# The task
Look through the material and copy each line holding "edgematrix".
====
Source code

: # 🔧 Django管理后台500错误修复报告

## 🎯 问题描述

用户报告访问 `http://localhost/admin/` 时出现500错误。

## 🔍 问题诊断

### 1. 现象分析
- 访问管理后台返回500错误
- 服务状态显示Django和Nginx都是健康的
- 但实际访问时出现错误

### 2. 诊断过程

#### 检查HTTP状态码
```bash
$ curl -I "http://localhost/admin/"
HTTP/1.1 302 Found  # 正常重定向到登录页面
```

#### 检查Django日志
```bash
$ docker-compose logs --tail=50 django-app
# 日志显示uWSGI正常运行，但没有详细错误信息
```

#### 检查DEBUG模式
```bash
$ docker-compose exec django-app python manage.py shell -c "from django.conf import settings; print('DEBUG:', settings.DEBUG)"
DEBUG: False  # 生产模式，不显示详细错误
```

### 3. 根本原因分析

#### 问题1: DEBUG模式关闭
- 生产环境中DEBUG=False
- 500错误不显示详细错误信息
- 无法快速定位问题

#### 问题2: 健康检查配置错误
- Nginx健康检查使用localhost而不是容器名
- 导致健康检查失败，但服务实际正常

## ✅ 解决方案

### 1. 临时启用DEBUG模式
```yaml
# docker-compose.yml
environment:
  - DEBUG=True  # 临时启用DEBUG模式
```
====
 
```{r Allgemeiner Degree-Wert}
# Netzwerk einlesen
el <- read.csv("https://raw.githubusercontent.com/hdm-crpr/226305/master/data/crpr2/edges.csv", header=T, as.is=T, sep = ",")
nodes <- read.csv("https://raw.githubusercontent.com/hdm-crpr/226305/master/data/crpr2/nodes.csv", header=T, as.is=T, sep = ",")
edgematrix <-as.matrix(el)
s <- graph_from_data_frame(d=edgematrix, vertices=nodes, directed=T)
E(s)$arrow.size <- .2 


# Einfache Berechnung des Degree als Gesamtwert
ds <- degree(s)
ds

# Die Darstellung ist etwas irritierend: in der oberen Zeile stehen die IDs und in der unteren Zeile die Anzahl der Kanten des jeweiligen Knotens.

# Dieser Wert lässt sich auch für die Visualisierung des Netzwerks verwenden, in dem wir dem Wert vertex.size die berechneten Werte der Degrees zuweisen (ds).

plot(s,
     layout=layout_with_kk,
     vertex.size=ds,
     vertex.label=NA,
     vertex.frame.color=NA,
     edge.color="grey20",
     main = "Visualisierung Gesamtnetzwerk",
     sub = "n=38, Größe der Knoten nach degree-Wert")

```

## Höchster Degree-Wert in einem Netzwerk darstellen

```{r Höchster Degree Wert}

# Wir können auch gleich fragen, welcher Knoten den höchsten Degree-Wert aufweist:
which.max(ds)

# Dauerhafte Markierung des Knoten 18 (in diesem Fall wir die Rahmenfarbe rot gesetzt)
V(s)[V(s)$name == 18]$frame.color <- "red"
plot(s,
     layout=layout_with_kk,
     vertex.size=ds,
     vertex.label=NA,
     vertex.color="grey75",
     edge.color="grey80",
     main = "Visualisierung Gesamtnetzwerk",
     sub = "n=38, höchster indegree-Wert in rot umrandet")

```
====
# Completed task
edgematrix <-as.matrix(el)
s <- graph_from_data_frame(d=edgematrix, vertices=nodes, directed=T)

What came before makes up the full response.